In our November 2011 Banking and Commercial Law legal update we discussed the impact of the Steigrad v BFSL 2007 Ltd (Auckland High Court, 15 September 2011, Justice Lang) decision relating to directors and officers insurance.  In December 2012 the Court of Appeal reversed that High Court decision.

This case involved three former directors of the failed finance company Bridgecorp.  Bridgecorp had effected directors and officers insurance for the directors that covered both damages or compensation payments and defence costs within the same limit.  Bridgecorp brought a claim against the directors of more than $442m.  The directors sought to use the D&O insurance for the defence costs incurred in defending this claim.  However, Bridgecorp informed the insurer that it had a charge over the D&O insurance under section 9 of the Law Reform Act 1936.  As the value of the Bridgecorp claim was larger than the policy limit of $20m, Bridgecorp alleged no defence costs could be reimbursed as the entire policy limit was subject to the charge.

The directors applied to the High Court for a declaration that the charge did not prevent the insurer from reimbursing them for defence costs that they were legally entitled to.  The High Court did not accept this and held that the charge applied to prevent them being reimbursed for defence costs.
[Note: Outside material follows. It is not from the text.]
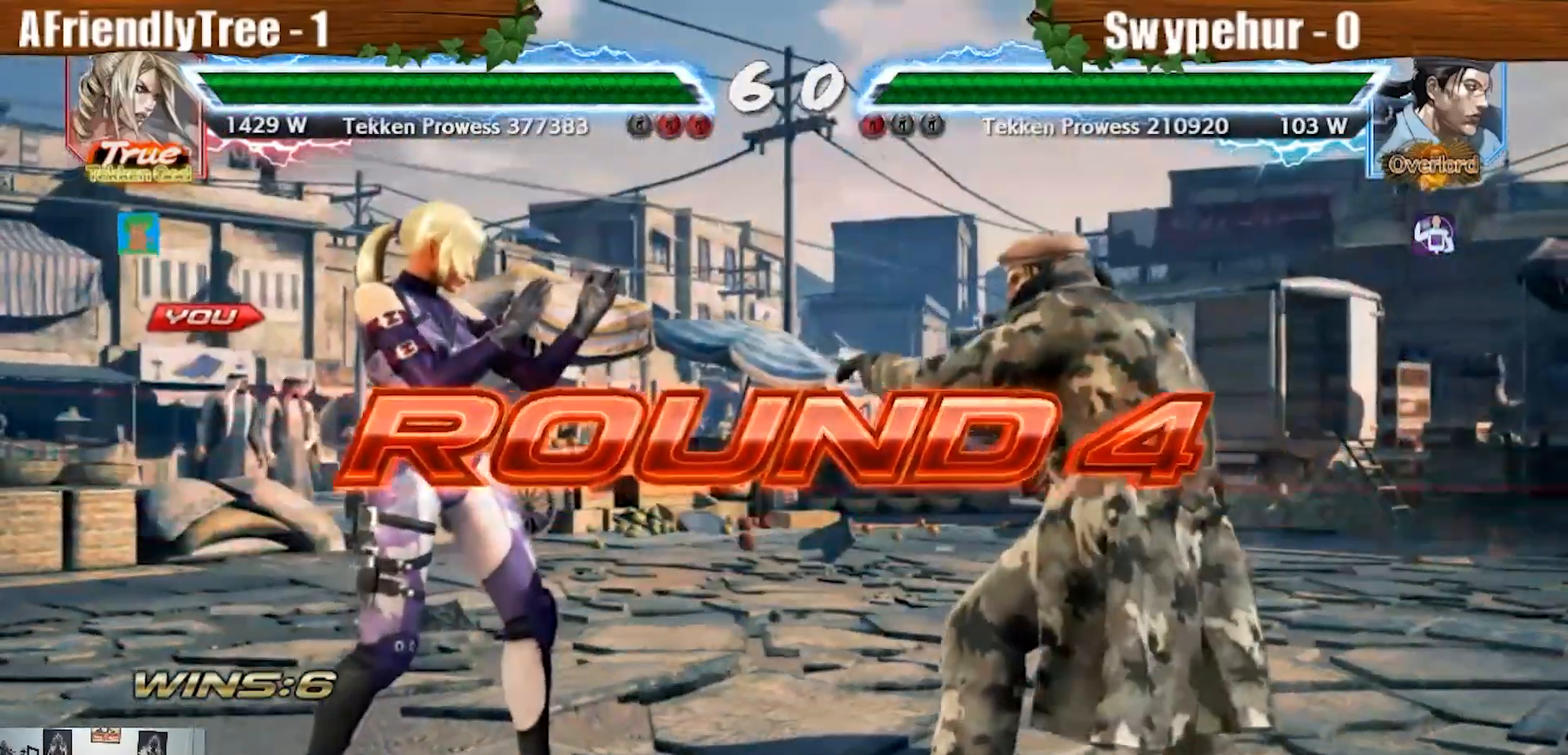
{"dt_ms": 500, "buttons": [], "left_stick": "center", "events": []}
The Court of Appeal reversed the High Court decision for two reasons:

  • The right to be paid defence costs under the policy is an absolute right.  In this case, the policy clearly recognised that defence costs would be paid prior to any damages payment being required (as both damages and defence costs were payable as and when they were incurred).  The payment of defence costs may also prevent a payment for damages ever being required.  The charge could not apply over insurance that was lawfully payable to the directors for defence costs.
  • Section 9 was not intended to rewrite the contract between parties.  It is a mechanism to allow third parties to access funds directly that the insurer was obliged to pay the insured to meet the insured's liability to the third party.  If the charge applied, it may require the insurer to contribute its own money to pay for defence costs if it wished to defend the claim.  The charge is also subject to both the liability of the insured to the third party being established as well as the liability of the insurer to pay out under the claim to the insured being established.

The Court of Appeal held that the charge remains contingent and does not crystallise until the insurer has an obligation to pay to the insured the amount owing by the insured to the third party.
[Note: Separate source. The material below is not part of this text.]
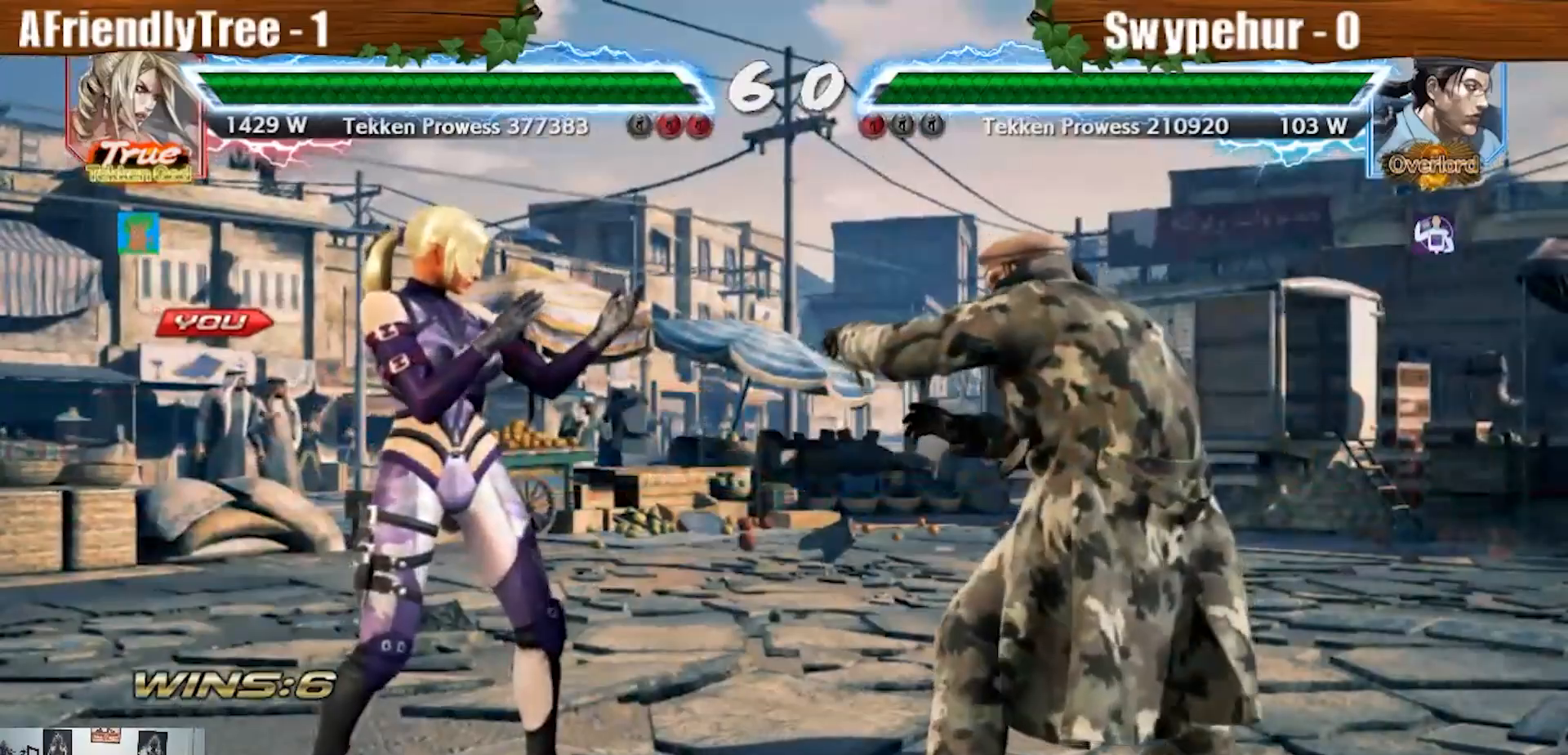
{"dt_ms": 500, "buttons": [], "left_stick": "center", "events": []}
While this case returns the status of directors and officers insurance to what it was prior to the High Court decision, it is likely that the Court of Appeal's decision will be appealed to the Supreme Court.  Therefore, until any appeal is complete, it would be prudent for directors to ensure they have sufficient cover in place to continue.  As mentioned in our November legal update, options include:

  • Taking out a statutory liability policy (though note that these policies will only help cover defence costs in actions and investigations which involve breaches of statute and will not cover civil claims)
  • Increasing the level of cover on your D&O policy to ensure adequate coverage for all likely claims and defence costs, or
  • Taking out a separate defence costs insurance policy.